Assignment:
Arrange the lines below as a Markdown table with two columns, Row and Text, where Row numbers each line and Text holds it. Leave out blank lines.

Information shown:
------------------------------
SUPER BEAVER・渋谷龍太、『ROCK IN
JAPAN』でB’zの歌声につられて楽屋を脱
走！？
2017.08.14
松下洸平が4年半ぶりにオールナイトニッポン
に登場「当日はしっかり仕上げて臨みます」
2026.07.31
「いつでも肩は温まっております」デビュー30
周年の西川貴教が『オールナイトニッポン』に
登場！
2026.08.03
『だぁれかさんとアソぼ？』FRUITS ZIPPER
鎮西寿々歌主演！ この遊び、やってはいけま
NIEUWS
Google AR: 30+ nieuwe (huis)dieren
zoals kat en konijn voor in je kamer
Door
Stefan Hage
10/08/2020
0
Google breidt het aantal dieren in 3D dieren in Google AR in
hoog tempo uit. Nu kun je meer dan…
------------------------------
Written reply:
| Row | Text |
|---|---|
| 1 | SUPER BEAVER・渋谷龍太、『ROCK IN |
| 2 | JAPAN』でB’zの歌声につられて楽屋を脱 |
| 3 | 走！？ |
| 4 | 2017.08.14 |
| 5 | 松下洸平が4年半ぶりにオールナイトニッポン |
| 6 | に登場「当日はしっかり仕上げて臨みます」 |
| 7 | 2026.07.31 |
| 8 | 「いつでも肩は温まっております」デビュー30 |
| 9 | 周年の西川貴教が『オールナイトニッポン』に |
| 10 | 登場！ |
| 11 | 2026.08.03 |
| 12 | 『だぁれかさんとアソぼ？』FRUITS ZIPPER |
| 13 | 鎮西寿々歌主演！ この遊び、やってはいけま |
| 14 | NIEUWS |
| 15 | Google AR: 30+ nieuwe (huis)dieren |
| 16 | zoals kat en konijn voor in je kamer |
| 17 | Door |
| 18 | Stefan Hage |
| 19 | 10/08/2020 |
| 20 | 0 |
| 21 | Google breidt het aantal dieren in 3D dieren in Google AR in |
| 22 | hoog tempo uit. Nu kun je meer dan… |